EXCERPTED PASSAGE →
-*-
Data Architect

Palo Alto, California

Georgia IT Inc

Data Architect
Location: Palo Alto, CA (Hybrid)
Duration: Long Term
Rate: DOE

Key Responsibilities:

Data Orchestration:

Design, implement, and manage data workflows using Airflow to automate and orchestrate data processing tasks.
Optimize Airflow DAGs (Directed Acyclic Graphs) for performance and scalability.

Task Management:

Develop and maintain distributed task processing using Celery and ensure robust task queue management with Redis or RabbitMQ.

Database Management:

Design and manage databases using Cosmos DB, MongoDB, and PostgreSQL.
Develop and maintain efficient data models and ensure data consistency and integrity.

API and Webhooks:

Implement and manage FastAPI webhooks to handle data ingestion and integration tasks.
Develop and maintain Azure Functions to support webhook operations and integrate with cloud services.

Streaming Data:

Implement and manage Kafka Streams to handle real-time data processing and streaming requirements.

Data Lake Management:

Work with Iceberg to manage and optimize large-scale data lake storage and querying.

Collaboration and Communication:

Collaborate with data scientists, engineers, and business analysts to understand data requirements and provide technical solutions.
Document processes, architectures, and configurations to ensure knowledge sharing and compliance with best practices.

Required Skills and Qualifications:

Experience and Knowledge:

Proven experience with Airflow for data orchestration and workflow management.
-*-
DATA EXCERPT →

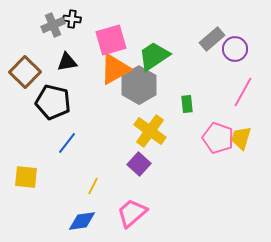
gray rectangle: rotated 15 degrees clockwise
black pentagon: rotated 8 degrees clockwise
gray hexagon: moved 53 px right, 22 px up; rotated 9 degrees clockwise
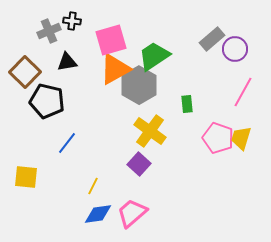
-*-
SET EXERCISE A →
According to the Data Architect job posting, which tool is used to manage and optimize large-scale data lake storage and querying?
SET EXERCISE B →
Continue the Data Architect job posting from its last line, adding more of the required skills and qualifications.

ANSWER A →
Iceberg.

ANSWER B →
Hands-on experience with Celery for task management and Redis or RabbitMQ for messaging.
Proficiency with Cosmos DB, MongoDB, and PostgreSQL for data storage and management.
Experience developing and managing webhooks using FastAPI and integrating with Azure Functions.
Knowledge of Kafka Streams for real-time data processing.
Familiarity with Iceberg for data lake management and optimization.
Healthcare domain experience is good to have .

Technical Skills:

Strong understanding of data pipelines, ETL processes, and data integration.
Proficient in Python, with experience in building and maintaining data-oriented applications.
Ability to work with large datasets and optimize performance across distributed systems

Soft Skills:

Excellent problem-solving and analytical skills.
Strong communication and collaboration skills.
Ability to work independently and manage multiple priorities in a fast-paced environment.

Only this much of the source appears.